Assignment:
Of all the lines in the entries below, give again exactly those starting at the line containing "однако она находится под контролем." and ending at the line containing "Проводится исследование всех водоносных", both ends included, and no others.

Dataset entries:
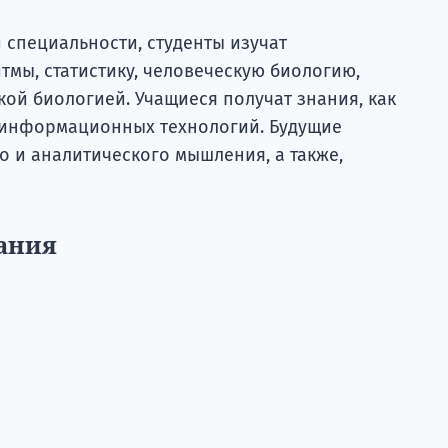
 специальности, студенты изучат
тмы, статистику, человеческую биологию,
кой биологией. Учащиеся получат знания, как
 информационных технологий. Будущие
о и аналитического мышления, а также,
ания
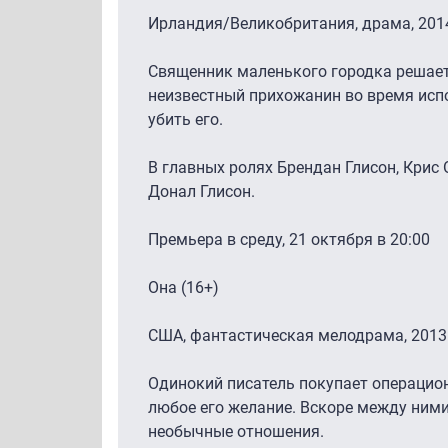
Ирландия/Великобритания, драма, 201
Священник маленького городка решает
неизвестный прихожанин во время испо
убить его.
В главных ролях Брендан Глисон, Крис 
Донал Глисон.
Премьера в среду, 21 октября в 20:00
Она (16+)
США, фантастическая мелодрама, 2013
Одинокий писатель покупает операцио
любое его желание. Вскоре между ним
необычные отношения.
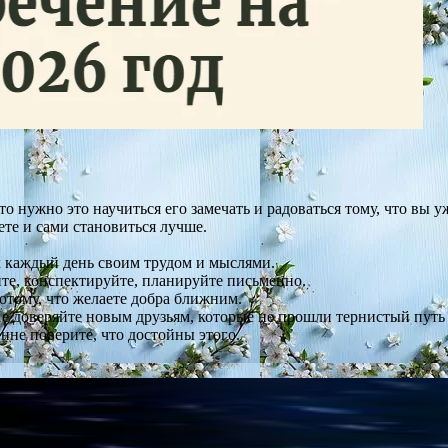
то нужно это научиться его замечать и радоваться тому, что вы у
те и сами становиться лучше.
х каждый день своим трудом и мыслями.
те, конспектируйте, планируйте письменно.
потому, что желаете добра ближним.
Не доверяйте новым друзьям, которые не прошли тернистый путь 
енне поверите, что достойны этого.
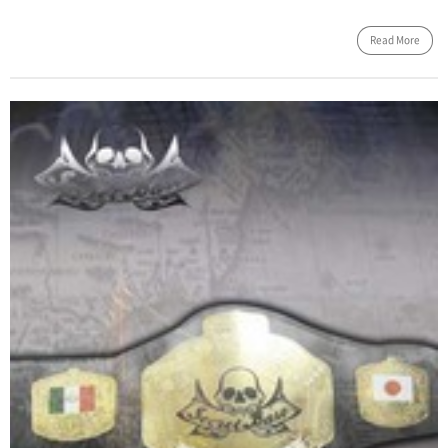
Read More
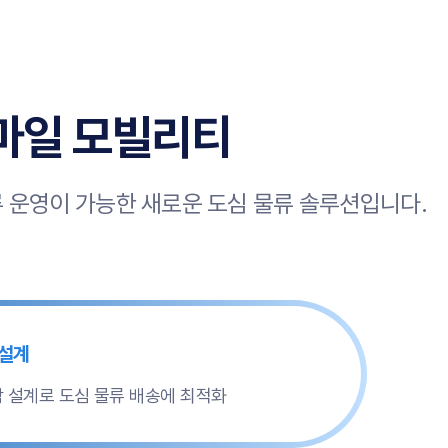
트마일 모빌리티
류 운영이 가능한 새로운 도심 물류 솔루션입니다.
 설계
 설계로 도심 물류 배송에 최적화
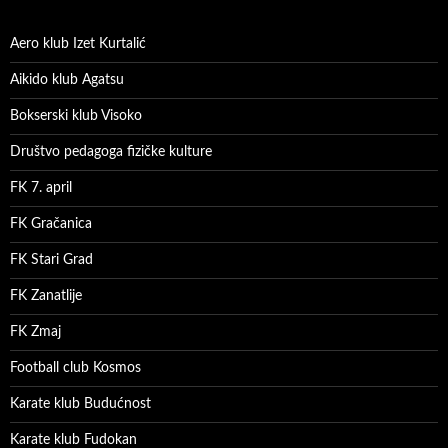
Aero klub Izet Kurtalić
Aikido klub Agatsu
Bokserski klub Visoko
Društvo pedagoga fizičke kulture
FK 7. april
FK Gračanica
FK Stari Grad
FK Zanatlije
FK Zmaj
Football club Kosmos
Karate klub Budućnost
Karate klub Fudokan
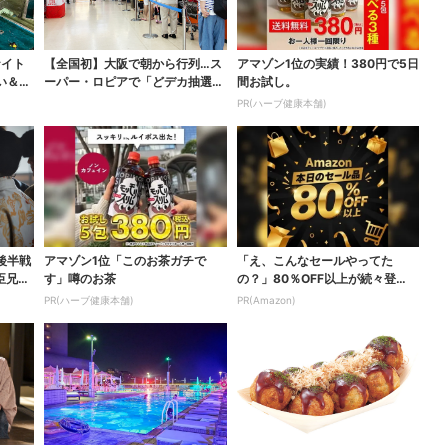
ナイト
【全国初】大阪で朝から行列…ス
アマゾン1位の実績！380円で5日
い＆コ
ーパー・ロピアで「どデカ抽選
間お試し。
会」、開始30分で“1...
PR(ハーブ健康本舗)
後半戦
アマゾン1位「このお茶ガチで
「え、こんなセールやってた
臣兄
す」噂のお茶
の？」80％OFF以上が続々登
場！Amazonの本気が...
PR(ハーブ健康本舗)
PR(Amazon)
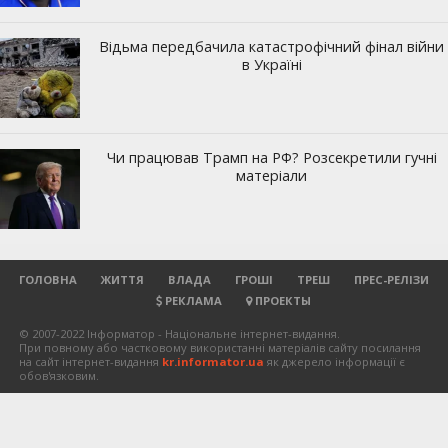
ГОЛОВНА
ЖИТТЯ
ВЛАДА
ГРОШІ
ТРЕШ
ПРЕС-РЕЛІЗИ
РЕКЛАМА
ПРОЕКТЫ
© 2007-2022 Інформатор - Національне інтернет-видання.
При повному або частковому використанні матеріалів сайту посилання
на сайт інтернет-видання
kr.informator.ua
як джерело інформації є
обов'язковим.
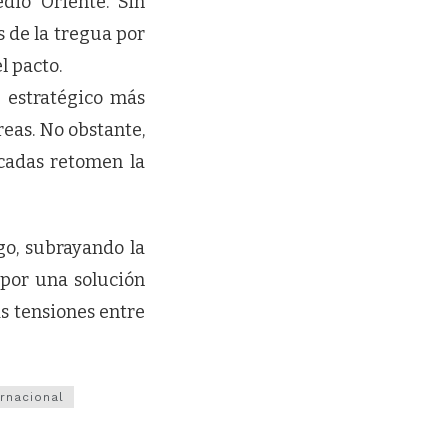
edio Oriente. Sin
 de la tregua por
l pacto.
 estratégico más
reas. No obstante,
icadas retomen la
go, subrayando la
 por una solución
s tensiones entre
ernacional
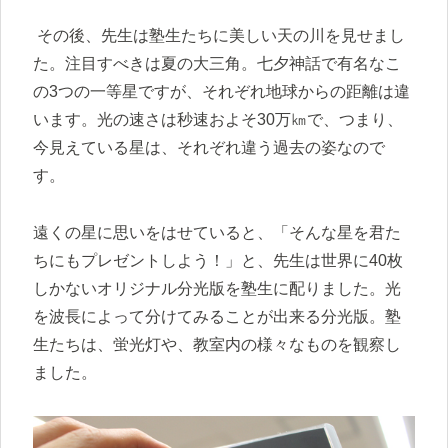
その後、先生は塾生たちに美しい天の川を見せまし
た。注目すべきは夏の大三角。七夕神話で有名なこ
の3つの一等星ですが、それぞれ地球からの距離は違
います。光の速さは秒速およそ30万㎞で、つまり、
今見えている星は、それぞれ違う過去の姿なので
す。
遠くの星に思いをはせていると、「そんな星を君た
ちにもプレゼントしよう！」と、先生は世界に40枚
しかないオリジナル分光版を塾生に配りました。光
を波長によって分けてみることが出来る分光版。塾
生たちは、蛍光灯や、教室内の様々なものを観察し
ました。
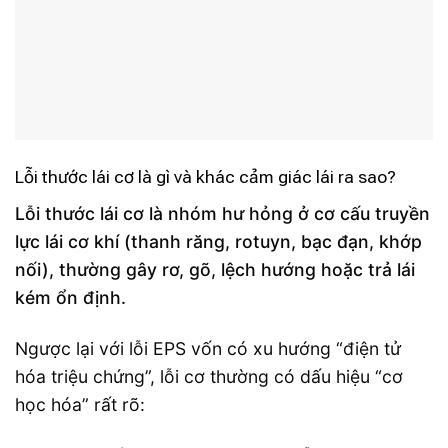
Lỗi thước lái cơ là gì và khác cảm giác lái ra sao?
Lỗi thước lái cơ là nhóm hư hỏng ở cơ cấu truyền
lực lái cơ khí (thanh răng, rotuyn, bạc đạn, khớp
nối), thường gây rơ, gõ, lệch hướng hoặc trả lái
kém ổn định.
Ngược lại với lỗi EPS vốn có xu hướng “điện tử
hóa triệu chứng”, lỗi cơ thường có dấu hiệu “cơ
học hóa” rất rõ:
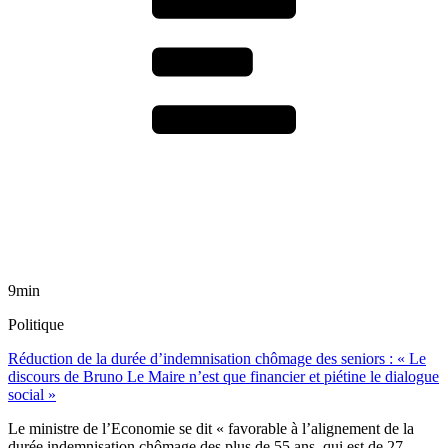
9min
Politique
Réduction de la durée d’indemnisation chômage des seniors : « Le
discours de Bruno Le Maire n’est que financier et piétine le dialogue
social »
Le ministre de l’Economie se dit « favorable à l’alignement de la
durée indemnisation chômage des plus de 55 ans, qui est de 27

...

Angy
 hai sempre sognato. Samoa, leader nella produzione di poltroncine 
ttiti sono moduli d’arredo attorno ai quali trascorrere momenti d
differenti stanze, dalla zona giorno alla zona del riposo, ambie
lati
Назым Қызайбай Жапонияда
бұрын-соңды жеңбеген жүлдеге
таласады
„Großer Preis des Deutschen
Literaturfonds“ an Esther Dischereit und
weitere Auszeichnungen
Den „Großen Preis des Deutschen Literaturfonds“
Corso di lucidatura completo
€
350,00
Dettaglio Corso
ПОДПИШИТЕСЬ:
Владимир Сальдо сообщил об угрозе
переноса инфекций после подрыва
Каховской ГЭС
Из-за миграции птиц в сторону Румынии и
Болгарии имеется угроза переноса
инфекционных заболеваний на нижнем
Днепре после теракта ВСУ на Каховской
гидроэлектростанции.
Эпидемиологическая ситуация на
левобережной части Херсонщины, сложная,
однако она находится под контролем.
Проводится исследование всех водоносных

Your response:
однако она находится под контролем.
Проводится исследование всех водоносных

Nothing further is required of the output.